**ASSIGNED TASK 1**
According to the blog text on patriarchy and love, who first published the shared post, and on what site?
**ASSIGNED TASK 2**
In the blog text on patriarchy and love, list every feeling the writer reports having upon hearing the men's words.

(READING TEXT Opens)

Patriarchy vs Love: Time for Men to RISE




I came across this post today and my heart broke open. I began to cry. I read them again, and I began to weep. I was taken aback by the intensity of feeling. I had no idea I would feel so seen, so understood, so hopeful upon hearing words such as these for the first time in my life from men I’d never met. The chains are breaking.

What I love about this post, is that it happened spontaneously, on the street, between two men who were strangers. And, as they spoke of what was happening, they expressed such grief and love, and wondered how they could change it. Then, they went on their way.

I wrote to the author, Dan Mahle, and asked if I could share the post here with you. He said, Yes.

This post was  originally published at Change From Within, by Jamie Utt, Dan’s friend. Here we go…


Dan Mahle at the 1 Billion Rising event in Seattle, WA

This week’s post comes from a dear friend.

(READING TEXT Closes)
(DATA FOR ANALYSIS Opens)

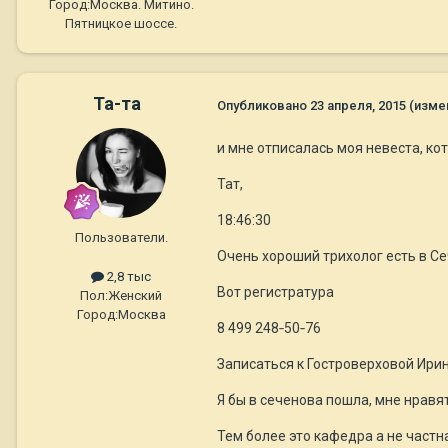
Город:
Москва. Митино.
Пятницкое шоссе.
Та-та
Опубликовано
23 апреля, 2015
(изме
и мне отписалась моя невеста, кот
Тат,
18:46:30
Пользователи.
Очень хороший трихолог есть в С
2,8 тыс
Вот регистратура
Пол:
Женский
Город:
Москва
8 499 248‑50‑76
Записаться к Гостроверховой Ири
Я бы в сеченова пошла, мне нравя
Тем более это кафедра а не частна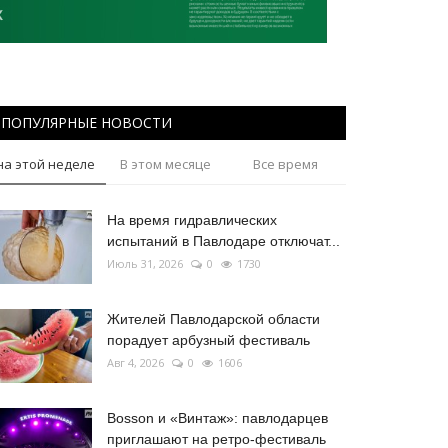
ПОПУЛЯРНЫЕ НОВОСТИ
на этой неделе
В этом месяце
Все время
На время гидравлических
испытаний в Павлодаре отключат...
Июль 31, 2026
0
1730
Жителей Павлодарской области
порадует арбузный фестиваль
Авг 4, 2026
0
1606
Bosson и «Винтаж»: павлодарцев
приглашают на ретро-фестиваль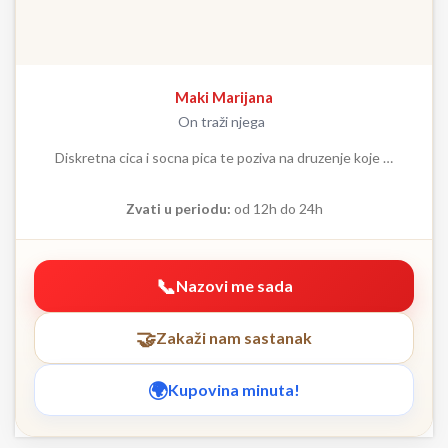
Maki Marijana
On traži njega
Diskretna cica i socna pica te poziva na druzenje koje …
Zvati u periodu:
od 12h do 24h
Nazovi me sada
Zakaži nam sastanak
Kupovina minuta!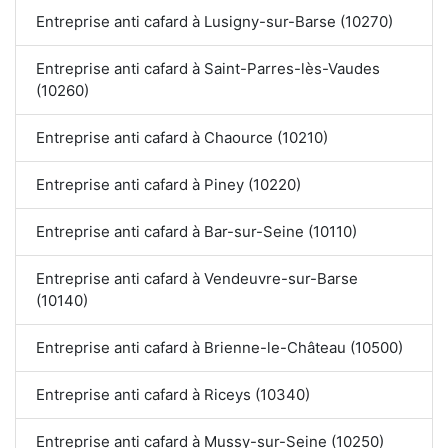
Entreprise anti cafard à Lusigny-sur-Barse (10270)
Entreprise anti cafard à Saint-Parres-lès-Vaudes
(10260)
Entreprise anti cafard à Chaource (10210)
Entreprise anti cafard à Piney (10220)
Entreprise anti cafard à Bar-sur-Seine (10110)
Entreprise anti cafard à Vendeuvre-sur-Barse
(10140)
Entreprise anti cafard à Brienne-le-Château (10500)
Entreprise anti cafard à Riceys (10340)
Entreprise anti cafard à Mussy-sur-Seine (10250)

(DATA FOR ANALYSIS Closes)

**RESPONSE 1**
Jamie Utt, Dan's friend, first published it at Change From Within.

**RESPONSE 2**
Seen, understood, hopeful